DATA PROVIDED:
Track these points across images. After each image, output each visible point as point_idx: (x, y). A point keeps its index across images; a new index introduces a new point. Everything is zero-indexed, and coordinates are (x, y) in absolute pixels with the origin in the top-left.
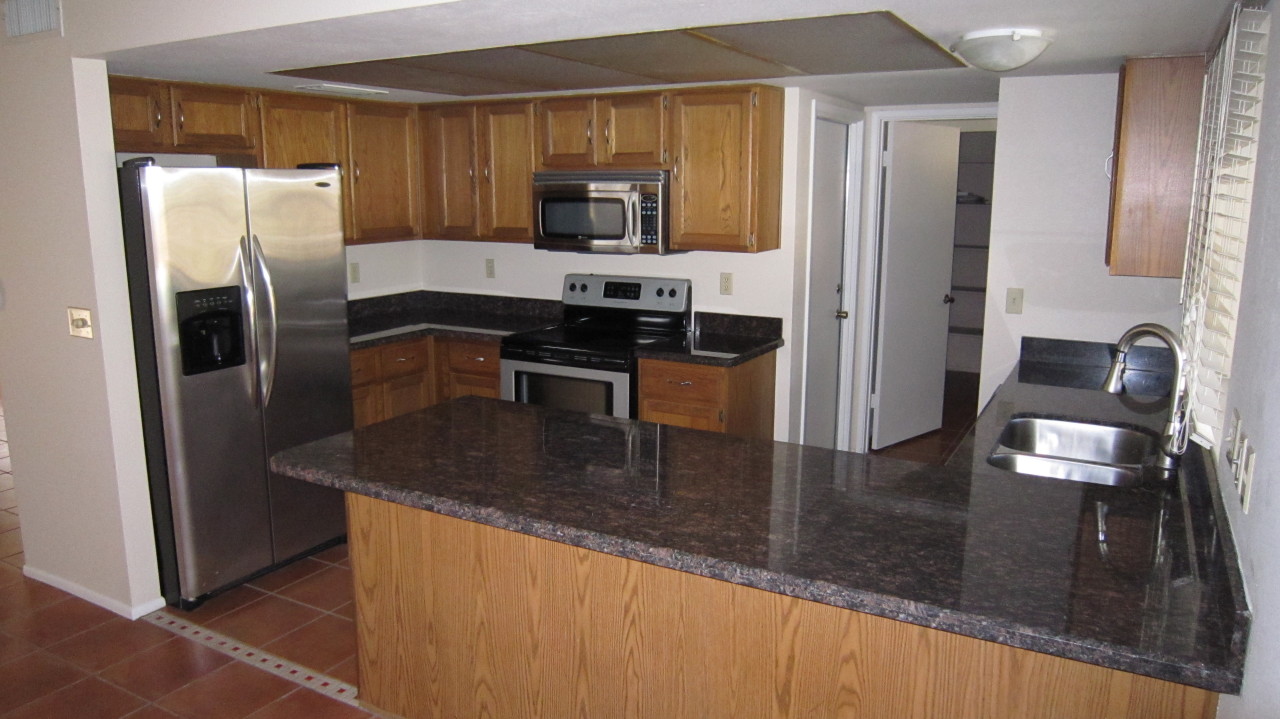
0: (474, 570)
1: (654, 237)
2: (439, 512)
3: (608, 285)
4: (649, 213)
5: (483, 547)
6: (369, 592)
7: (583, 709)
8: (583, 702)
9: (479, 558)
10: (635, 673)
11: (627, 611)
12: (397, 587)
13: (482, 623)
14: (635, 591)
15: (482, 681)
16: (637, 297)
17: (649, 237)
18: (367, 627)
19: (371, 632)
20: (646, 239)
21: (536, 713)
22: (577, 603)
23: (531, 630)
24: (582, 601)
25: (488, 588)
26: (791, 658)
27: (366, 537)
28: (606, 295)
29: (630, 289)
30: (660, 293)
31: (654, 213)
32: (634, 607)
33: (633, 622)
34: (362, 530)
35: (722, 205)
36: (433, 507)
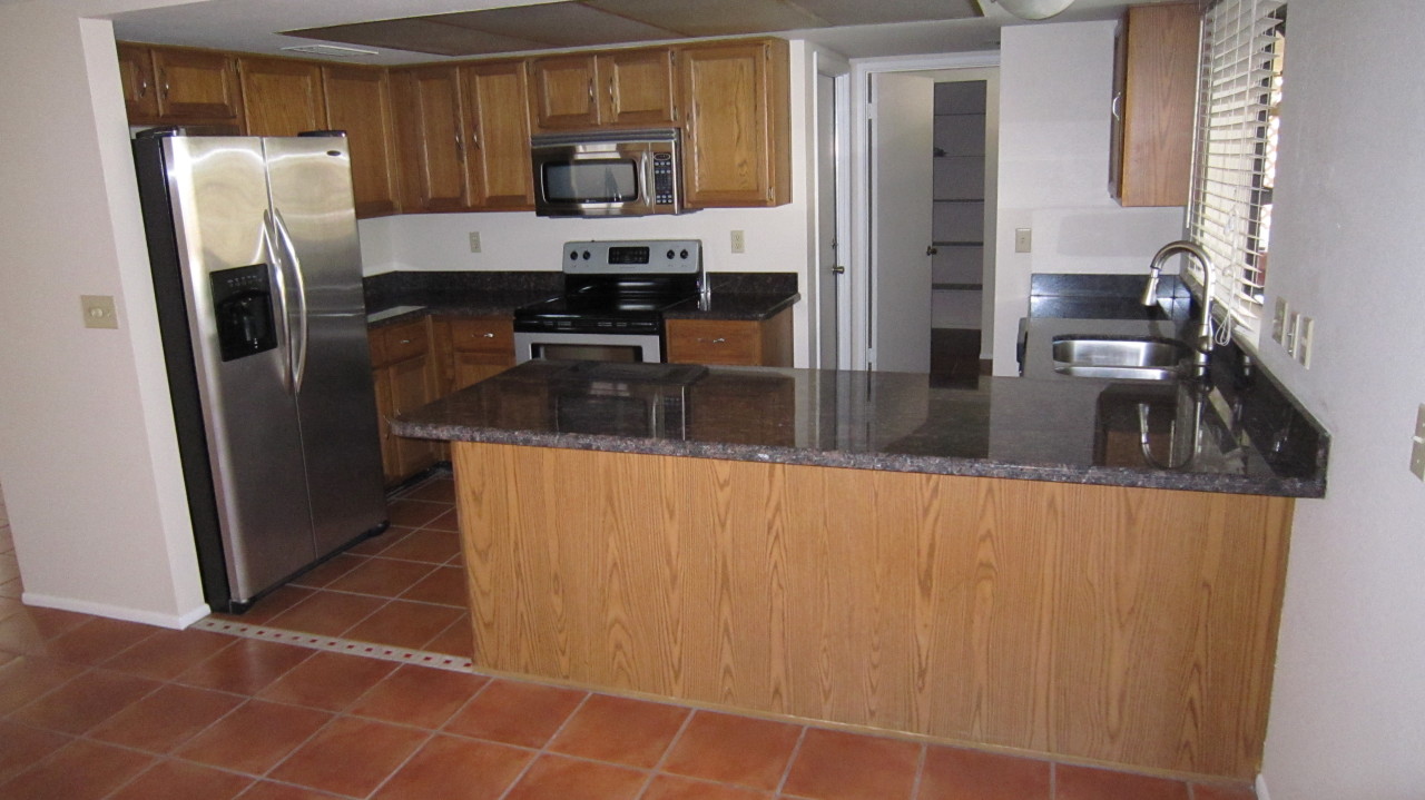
0: (605, 514)
1: (670, 197)
2: (598, 449)
3: (612, 250)
4: (663, 172)
5: (615, 490)
6: (483, 555)
7: (726, 630)
8: (726, 624)
9: (610, 499)
10: (780, 586)
11: (770, 528)
12: (516, 544)
13: (615, 564)
14: (778, 509)
15: (617, 621)
16: (646, 261)
17: (664, 197)
18: (479, 586)
19: (484, 594)
20: (661, 199)
21: (675, 642)
22: (718, 529)
23: (669, 562)
24: (723, 525)
25: (621, 528)
26: (932, 546)
27: (477, 498)
28: (611, 262)
29: (639, 253)
30: (670, 255)
31: (669, 172)
32: (777, 524)
33: (777, 537)
34: (474, 493)
35: (738, 160)
36: (591, 446)
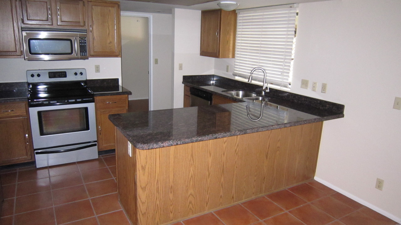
1: (86, 53)
4: (83, 44)
6: (144, 189)
7: (222, 185)
8: (222, 183)
9: (192, 156)
10: (236, 167)
11: (236, 151)
12: (158, 181)
13: (192, 176)
14: (238, 145)
15: (191, 194)
16: (65, 76)
17: (83, 53)
18: (141, 201)
19: (143, 203)
20: (82, 54)
21: (208, 194)
22: (223, 155)
23: (208, 170)
24: (224, 154)
25: (195, 164)
27: (143, 168)
28: (50, 77)
30: (76, 74)
31: (85, 44)
32: (237, 149)
33: (237, 154)
34: (142, 166)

WHAT THIS TASK INVOLVES: Rewrite the rows from the first line through the line containing "28: (611, 262)", replacing "top-left" with "upper-left" and leaving everything else unchanged. Leave the pictures out of the answer.

ANSWER TO THE PROBLEM:
Track these points across images. After each image, output each visible point as point_idx: (x, y). A point keeps its index across images; a new index introduces a new point. Everything is zero-indexed, and coordinates are (x, y) in absolute pixels with the origin in the upper-left.
0: (474, 570)
1: (654, 237)
2: (439, 512)
3: (608, 285)
4: (649, 213)
5: (483, 547)
6: (369, 592)
7: (583, 709)
8: (583, 702)
9: (479, 558)
10: (635, 673)
11: (627, 611)
12: (397, 587)
13: (482, 623)
14: (635, 591)
15: (482, 681)
16: (637, 297)
17: (649, 237)
18: (367, 627)
19: (371, 632)
20: (646, 239)
21: (536, 713)
22: (577, 603)
23: (531, 630)
24: (582, 601)
25: (488, 588)
26: (791, 658)
27: (366, 537)
28: (606, 295)
29: (630, 289)
30: (660, 293)
31: (654, 213)
32: (634, 607)
33: (633, 622)
34: (362, 530)
35: (722, 205)
36: (433, 507)
0: (605, 514)
1: (670, 197)
2: (598, 449)
3: (612, 250)
4: (663, 172)
5: (615, 490)
6: (483, 555)
7: (726, 630)
8: (726, 624)
9: (610, 499)
10: (780, 586)
11: (770, 528)
12: (516, 544)
13: (615, 564)
14: (778, 509)
15: (617, 621)
16: (646, 261)
17: (664, 197)
18: (479, 586)
19: (484, 594)
20: (661, 199)
21: (675, 642)
22: (718, 529)
23: (669, 562)
24: (723, 525)
25: (621, 528)
26: (932, 546)
27: (477, 498)
28: (611, 262)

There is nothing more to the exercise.